Human stem cells have shown potential in medicine as they can transform to various specialized cell types such as bone and cartilage cells. The current approach to obtain such specialized cells is to subject stem cells to specialized instructive protein molecules known as growth factors. However, use of growth factors in the human body can generate harmful effects including unwanted tissue growth, such as a tumor.
Researchers at Texas A&M University have explored a new class of clay nanoparticles that can direct stem cells to become bone or cartilage cells.

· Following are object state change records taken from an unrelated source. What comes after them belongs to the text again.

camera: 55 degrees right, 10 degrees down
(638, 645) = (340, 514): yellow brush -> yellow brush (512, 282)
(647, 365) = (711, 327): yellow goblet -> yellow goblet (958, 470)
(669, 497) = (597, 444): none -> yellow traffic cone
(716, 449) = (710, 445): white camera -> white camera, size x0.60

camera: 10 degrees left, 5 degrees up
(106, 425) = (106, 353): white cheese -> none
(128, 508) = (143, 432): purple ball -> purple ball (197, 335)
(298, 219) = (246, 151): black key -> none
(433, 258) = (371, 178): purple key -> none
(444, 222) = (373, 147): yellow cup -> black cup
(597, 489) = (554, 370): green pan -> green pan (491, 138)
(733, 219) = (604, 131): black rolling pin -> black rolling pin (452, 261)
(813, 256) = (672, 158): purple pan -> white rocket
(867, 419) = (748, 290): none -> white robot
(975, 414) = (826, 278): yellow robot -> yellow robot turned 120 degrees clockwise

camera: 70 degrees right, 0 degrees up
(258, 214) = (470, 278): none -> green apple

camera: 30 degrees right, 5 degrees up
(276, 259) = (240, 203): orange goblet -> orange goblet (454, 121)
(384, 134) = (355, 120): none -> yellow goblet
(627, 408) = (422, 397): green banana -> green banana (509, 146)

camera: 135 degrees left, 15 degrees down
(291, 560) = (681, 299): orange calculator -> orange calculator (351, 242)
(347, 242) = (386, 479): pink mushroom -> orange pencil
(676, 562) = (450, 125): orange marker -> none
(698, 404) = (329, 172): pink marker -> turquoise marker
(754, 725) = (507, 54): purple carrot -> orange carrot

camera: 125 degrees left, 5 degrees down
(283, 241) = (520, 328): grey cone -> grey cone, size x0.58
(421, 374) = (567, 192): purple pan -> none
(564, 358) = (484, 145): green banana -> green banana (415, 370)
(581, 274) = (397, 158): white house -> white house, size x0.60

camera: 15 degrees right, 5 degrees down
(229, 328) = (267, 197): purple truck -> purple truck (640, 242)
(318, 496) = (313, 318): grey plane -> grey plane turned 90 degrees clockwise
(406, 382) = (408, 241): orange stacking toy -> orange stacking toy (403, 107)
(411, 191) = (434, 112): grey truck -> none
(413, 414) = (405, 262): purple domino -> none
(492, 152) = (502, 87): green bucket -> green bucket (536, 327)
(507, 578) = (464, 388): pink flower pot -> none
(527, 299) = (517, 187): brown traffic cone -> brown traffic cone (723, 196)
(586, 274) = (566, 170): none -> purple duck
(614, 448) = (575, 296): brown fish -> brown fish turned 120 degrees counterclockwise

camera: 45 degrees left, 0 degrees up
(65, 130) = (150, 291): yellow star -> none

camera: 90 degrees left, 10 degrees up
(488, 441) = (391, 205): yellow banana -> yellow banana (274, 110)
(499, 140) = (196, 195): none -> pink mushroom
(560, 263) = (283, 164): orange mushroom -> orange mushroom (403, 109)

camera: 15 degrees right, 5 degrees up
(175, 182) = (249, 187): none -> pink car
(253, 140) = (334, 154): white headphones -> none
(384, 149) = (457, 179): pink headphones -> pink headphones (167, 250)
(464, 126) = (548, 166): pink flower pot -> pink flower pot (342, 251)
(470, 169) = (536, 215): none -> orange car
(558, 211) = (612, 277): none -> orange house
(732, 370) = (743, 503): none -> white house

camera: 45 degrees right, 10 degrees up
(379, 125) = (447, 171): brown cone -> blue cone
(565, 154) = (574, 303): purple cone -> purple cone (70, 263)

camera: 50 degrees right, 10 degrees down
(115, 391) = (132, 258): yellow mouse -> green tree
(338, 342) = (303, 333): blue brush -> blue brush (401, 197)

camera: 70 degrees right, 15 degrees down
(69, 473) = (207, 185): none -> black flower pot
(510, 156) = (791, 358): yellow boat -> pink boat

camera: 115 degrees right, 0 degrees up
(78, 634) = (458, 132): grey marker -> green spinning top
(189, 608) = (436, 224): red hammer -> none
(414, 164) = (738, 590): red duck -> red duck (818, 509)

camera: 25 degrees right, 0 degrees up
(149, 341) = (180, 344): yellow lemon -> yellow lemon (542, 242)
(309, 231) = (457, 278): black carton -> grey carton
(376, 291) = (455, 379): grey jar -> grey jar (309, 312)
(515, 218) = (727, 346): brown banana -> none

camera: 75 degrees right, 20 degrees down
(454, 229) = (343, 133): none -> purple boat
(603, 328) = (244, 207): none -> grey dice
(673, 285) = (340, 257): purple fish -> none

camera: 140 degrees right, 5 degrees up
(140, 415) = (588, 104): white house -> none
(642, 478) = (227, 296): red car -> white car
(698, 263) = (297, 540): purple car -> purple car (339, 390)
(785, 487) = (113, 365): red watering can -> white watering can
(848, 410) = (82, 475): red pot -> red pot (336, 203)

Akhilesh Gaharwar, an assistant professor in the Department of Biomedical Engineering, and his students have demonstrated that a specific type of two-dimensional (2D) nanoparticles, also known as nanosilicates, can grow bone and cartilage tissue from stem cells in the absence of growth factors. These nanoparticles are similar to flax seed in shape, but 10 billion times smaller in size. Their work, “Widespread changes in transcriptome profile of human mesenchymal stem cells induced by two-dimensional nanosilicates,” has been published in Proceedings of the National Academy of Sciences .

Gaharwar is a BMES member. 

2D nanomaterials have gained increasing popularity over a variety of fields, for example in energy, optics, and regenerative engineering due to their extremely small size and unique shape. These nanoparticles consist of highly organized atomic layers made from minerals. These minerals are abundantly present within the human body and help in some vital functions.

“To understand how these nanoparticles interact with stem cells, we utilized a next-generation sequencing technique called RNA-seq,” said Irtisha Singh, a computational biologist from Weill Cornell Medicine at Cornell University and the corresponding author. “RNA-seq takes a snapshot of gene activity of the cell at any given moment. This is similar to taking a high-resolution photo during the Super Bowl and identifying the reaction of every fan during the touchdown.” 

RNA-seq uses next-generation sequencing (NGS) to reveal the presence and quantity of RNA in a biological sample at a given moment. For example, cell-nanoparticle interactions can result in significant change in cellular behavior that can be observed by using this technique.

“This technique is very sensitive to investigate the interaction of a wide variety of nanomaterials with cells,” said Jake Carrow, a doctoral candidate in Gaharwar's lab and co-first author of the study. “With this combination of nanotechnology and computational biology, we can better understand how material's chemistry, shape, and size can contribute to cell functions.”